We’ve argued that leadership is not the accumulation of authority, but the cultivation of agency — in ourselves and in others.
That brings us to a couple of simple-sounding questions:
Where does agency begin?
And what does it look like when it does?
We can say for sure that agency doesn’t begin in adulthood, with a promotion, or in a leadership workshop.
It begins much earlier.
Long Before the Workplace
Long before someone joins a work team, much less, leads one, they will likely learn—one way or another—whether they have a choice, or a say, and whether their voice matters.
They may also learn that choices come along, hand-in-hand with consequences.
And finally, they may also learn whether initiative is welcomed — or corrected out of them.

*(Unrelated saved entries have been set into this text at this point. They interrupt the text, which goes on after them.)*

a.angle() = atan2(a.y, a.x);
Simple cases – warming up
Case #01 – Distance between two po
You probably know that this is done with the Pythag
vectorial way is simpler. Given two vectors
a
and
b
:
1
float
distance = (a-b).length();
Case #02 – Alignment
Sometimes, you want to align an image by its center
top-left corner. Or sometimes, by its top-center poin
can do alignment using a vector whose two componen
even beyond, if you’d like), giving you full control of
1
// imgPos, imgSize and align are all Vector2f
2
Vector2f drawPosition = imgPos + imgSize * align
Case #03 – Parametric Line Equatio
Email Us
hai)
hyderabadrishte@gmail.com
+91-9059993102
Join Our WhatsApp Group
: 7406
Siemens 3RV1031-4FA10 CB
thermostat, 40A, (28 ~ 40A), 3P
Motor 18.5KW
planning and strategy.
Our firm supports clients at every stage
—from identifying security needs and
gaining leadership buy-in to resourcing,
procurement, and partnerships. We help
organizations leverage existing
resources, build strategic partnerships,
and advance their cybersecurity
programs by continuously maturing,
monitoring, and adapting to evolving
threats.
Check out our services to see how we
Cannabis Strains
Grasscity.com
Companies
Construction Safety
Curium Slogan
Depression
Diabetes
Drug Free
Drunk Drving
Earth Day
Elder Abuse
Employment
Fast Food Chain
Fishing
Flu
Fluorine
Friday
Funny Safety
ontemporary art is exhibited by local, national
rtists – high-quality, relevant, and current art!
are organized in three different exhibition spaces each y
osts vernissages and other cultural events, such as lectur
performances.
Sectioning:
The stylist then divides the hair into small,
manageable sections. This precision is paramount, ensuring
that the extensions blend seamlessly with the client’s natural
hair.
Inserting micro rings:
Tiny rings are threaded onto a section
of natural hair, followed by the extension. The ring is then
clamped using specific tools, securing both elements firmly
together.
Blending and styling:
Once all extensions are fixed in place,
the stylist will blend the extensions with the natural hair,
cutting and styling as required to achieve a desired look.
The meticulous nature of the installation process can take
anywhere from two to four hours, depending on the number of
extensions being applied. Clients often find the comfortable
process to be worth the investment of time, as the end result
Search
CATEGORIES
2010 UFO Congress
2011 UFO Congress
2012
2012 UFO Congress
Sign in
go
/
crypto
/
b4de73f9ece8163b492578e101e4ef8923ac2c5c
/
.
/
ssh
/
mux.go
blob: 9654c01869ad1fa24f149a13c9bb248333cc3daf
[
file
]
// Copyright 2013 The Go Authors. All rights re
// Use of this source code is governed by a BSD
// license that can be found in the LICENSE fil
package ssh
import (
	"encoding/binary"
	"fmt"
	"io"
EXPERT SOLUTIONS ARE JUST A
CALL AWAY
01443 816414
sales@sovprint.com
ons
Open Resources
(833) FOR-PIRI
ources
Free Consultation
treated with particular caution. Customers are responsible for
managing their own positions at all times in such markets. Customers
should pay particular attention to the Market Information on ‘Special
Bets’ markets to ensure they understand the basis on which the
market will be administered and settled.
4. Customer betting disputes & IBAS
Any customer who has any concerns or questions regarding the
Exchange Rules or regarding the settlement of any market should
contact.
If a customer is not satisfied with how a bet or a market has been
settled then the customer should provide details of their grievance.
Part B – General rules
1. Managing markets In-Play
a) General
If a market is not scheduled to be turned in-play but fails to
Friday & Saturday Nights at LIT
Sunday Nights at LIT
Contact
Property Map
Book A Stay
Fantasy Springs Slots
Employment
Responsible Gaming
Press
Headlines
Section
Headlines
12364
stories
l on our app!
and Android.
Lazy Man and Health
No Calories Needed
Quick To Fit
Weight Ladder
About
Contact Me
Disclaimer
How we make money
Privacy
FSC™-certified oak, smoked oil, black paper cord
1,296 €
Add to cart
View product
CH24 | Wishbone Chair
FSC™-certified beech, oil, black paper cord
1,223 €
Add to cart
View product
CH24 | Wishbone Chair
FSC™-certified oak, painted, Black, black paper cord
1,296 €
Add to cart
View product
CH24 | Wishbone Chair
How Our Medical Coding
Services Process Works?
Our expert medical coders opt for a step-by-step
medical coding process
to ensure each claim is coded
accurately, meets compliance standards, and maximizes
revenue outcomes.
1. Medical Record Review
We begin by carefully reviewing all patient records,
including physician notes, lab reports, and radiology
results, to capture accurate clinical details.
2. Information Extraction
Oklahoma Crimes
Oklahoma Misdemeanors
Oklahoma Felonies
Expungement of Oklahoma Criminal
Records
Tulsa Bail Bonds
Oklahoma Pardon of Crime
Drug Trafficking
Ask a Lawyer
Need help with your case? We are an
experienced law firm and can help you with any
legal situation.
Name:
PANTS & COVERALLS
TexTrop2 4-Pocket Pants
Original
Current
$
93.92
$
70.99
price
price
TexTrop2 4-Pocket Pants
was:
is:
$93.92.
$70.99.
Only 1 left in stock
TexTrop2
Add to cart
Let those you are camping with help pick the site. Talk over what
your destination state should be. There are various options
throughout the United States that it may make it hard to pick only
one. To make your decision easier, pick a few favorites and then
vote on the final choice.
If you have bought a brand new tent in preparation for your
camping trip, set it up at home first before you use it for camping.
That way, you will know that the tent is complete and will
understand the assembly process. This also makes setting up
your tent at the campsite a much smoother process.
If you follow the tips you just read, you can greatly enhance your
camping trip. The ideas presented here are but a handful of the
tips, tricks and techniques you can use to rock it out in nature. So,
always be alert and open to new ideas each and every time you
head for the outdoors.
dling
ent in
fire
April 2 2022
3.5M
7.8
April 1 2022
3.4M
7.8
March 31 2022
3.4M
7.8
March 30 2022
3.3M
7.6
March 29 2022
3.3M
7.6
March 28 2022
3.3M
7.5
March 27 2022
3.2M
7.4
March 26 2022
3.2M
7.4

Children absorb signals about agency every day:
• Are they invited to make age-appropriate choices?
• Are their questions treated as meaningful?
• Are mistakes treated as learning — or as failure?
• Are they allowed to experience the natural consequences of their actions?
These conditions shape more than behavior.
They shape a life posture.
Some children learn:
“I can choose.”
“I can try.”
“I can recover.”
“I can contribute.”
Others learn:
“Just tell me what to do.”
“Don’t take risks.”
“Stay quiet.”
“Wait for direction.”
Those lessons don’t disappear when childhood ends.
They follow people into classrooms, workplaces, and communities.
Agency Is Practiced
Agency isn’t a personality trait.
It isn’t just confidence.
It isn’t oppositional defiance.
Agency is the practiced capacity to make consequence-informed choices.
It develops when adults create conditions where:
• Choices are real (even if bounded).
• Consequences are visible (and proportionate).
• Reflection is encouraged.
• Voice is welcomed.
When a child forgets a homework assignment and experiences a natural consequence — and then reflects on what happened — agency grows.
When a young person is invited to help solve a family problem instead of being shielded from it entirely — agency grows.
When a student’s perspective is sought in a classroom discussion — and taken seriously — agency grows.
This is not permissiveness.
It is guided responsibility.
The Long Arc
Adults who were encouraged to practice agency early often enter the world differently.
They are more likely to:
• Take initiative without waiting to be told.
• Admit mistakes without collapsing.
• Engage disagreement without withdrawing.
• Propose solutions instead of pointing to problems.
They have practiced choice.
They have practiced consequence.
They have practiced recovery.
In other words, they have practiced leadership — long before anyone called them a leader.
Conversely, when children are consistently over-directed, over-protected, or over-corrected, something else can take root:
Dependence disguised as compliance.
It may look like maturity.
It may even look like discipline.
But underneath, the habit of waiting has formed.
And waiting cultures — whether in families, classrooms, or organizations — rarely produce initiative.
A Question for Parents, Teachers, and Leaders
If leadership is the creation of conditions, then parenting and teaching are among the most formative leadership roles there are.
So this week, consider:
• Where do I make choices for a young person that they could begin practicing for themselves?
• How do I shield them from consequences they’re ready to experience?
• How can I invite reflection instead of delivering correction?
Leadership development doesn’t begin in the workplace.
It begins wherever young people are trusted with meaningful responsibility.
Later this week, we’ll share a Field Note from a colleague who lives these questions at the intersection of early childhood education and executive leadership — and also as a parent.
For now, we’ll end where we began:
Where does agency begin?
Often, in the smallest moments — when a young person is trusted with a real choice, and supported in learning from what follows.